**DATA PROVIDED**

• • • •

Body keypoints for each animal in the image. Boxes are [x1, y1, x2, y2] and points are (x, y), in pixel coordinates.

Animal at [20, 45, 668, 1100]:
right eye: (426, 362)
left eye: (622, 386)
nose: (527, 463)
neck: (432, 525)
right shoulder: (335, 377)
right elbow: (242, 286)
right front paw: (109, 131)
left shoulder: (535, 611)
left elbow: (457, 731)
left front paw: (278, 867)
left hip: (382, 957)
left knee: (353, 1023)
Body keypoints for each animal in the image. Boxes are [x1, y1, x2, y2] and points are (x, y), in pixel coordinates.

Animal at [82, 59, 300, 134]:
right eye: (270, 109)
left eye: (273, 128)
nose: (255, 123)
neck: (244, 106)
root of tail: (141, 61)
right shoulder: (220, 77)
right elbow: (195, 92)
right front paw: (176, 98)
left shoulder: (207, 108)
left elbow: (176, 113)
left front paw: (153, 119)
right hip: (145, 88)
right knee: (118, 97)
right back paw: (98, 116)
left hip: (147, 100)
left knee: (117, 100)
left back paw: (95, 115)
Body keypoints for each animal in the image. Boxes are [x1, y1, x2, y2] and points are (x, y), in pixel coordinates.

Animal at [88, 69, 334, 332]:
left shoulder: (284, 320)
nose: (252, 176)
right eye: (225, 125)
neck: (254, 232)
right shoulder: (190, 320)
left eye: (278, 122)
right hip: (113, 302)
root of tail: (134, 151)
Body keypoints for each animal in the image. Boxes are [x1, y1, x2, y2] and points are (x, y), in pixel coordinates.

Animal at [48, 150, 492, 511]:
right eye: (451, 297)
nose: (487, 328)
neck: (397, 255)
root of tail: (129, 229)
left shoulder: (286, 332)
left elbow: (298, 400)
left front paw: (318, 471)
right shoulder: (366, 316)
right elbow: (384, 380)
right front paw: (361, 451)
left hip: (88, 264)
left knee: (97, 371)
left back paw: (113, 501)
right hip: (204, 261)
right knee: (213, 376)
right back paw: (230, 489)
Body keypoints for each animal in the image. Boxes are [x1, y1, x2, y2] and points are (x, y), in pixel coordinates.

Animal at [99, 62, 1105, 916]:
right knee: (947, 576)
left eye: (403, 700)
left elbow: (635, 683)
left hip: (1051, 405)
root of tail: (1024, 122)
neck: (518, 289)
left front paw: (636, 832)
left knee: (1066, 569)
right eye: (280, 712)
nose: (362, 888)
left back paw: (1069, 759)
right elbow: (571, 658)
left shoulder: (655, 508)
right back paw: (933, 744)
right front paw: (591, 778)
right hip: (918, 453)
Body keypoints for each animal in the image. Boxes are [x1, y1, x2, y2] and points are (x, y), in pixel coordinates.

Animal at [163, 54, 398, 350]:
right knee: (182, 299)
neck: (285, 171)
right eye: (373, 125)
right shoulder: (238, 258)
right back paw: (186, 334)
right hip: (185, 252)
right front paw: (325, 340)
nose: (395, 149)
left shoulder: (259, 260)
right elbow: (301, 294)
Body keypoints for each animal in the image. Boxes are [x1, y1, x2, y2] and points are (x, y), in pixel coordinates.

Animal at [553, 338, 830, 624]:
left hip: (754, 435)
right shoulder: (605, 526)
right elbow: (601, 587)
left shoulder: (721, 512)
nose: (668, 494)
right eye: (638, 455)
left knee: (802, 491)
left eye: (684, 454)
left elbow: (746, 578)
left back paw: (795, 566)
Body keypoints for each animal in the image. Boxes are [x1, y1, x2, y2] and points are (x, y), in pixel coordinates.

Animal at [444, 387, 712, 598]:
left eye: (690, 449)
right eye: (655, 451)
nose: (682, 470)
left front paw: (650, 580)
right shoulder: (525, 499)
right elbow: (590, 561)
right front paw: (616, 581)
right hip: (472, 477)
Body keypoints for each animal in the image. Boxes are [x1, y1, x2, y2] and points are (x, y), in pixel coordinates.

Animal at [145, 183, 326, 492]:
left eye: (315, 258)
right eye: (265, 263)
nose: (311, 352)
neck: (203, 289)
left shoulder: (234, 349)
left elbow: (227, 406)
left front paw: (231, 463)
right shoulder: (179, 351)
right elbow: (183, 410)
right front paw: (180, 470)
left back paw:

• • • •

**ABOUT THIS EXERCISE**
The first line of the data, the line with "right back paw: (230, 489)", and all lines in between are to be copied exactly. Leave out everything else.

**SOLUTION TO THE EXERCISE**
Body keypoints for each animal in the image. Boxes are [x1, y1, x2, y2] and points are (x, y), in pixel coordinates.

Animal at [20, 45, 668, 1100]:
right eye: (426, 362)
left eye: (622, 386)
nose: (527, 463)
neck: (432, 525)
right shoulder: (335, 377)
right elbow: (242, 286)
right front paw: (109, 131)
left shoulder: (535, 611)
left elbow: (457, 731)
left front paw: (278, 867)
left hip: (382, 957)
left knee: (353, 1023)
Body keypoints for each animal in the image. Boxes are [x1, y1, x2, y2] and points are (x, y), in pixel coordinates.

Animal at [82, 59, 300, 134]:
right eye: (270, 109)
left eye: (273, 128)
nose: (255, 123)
neck: (244, 106)
root of tail: (141, 61)
right shoulder: (220, 77)
right elbow: (195, 92)
right front paw: (176, 98)
left shoulder: (207, 108)
left elbow: (176, 113)
left front paw: (153, 119)
right hip: (145, 88)
right knee: (118, 97)
right back paw: (98, 116)
left hip: (147, 100)
left knee: (117, 100)
left back paw: (95, 115)
Body keypoints for each animal in the image. Boxes are [x1, y1, x2, y2] and points are (x, y), in pixel coordinates.

Animal at [88, 69, 334, 332]:
left shoulder: (284, 320)
nose: (252, 176)
right eye: (225, 125)
neck: (254, 232)
right shoulder: (190, 320)
left eye: (278, 122)
right hip: (113, 302)
root of tail: (134, 151)
Body keypoints for each animal in the image. Boxes are [x1, y1, x2, y2] and points are (x, y), in pixel coordinates.

Animal at [48, 150, 492, 511]:
right eye: (451, 297)
nose: (487, 328)
neck: (397, 255)
root of tail: (129, 229)
left shoulder: (286, 332)
left elbow: (298, 400)
left front paw: (318, 471)
right shoulder: (366, 316)
right elbow: (384, 380)
right front paw: (361, 451)
left hip: (88, 264)
left knee: (97, 371)
left back paw: (113, 501)
right hip: (204, 261)
right knee: (213, 376)
right back paw: (230, 489)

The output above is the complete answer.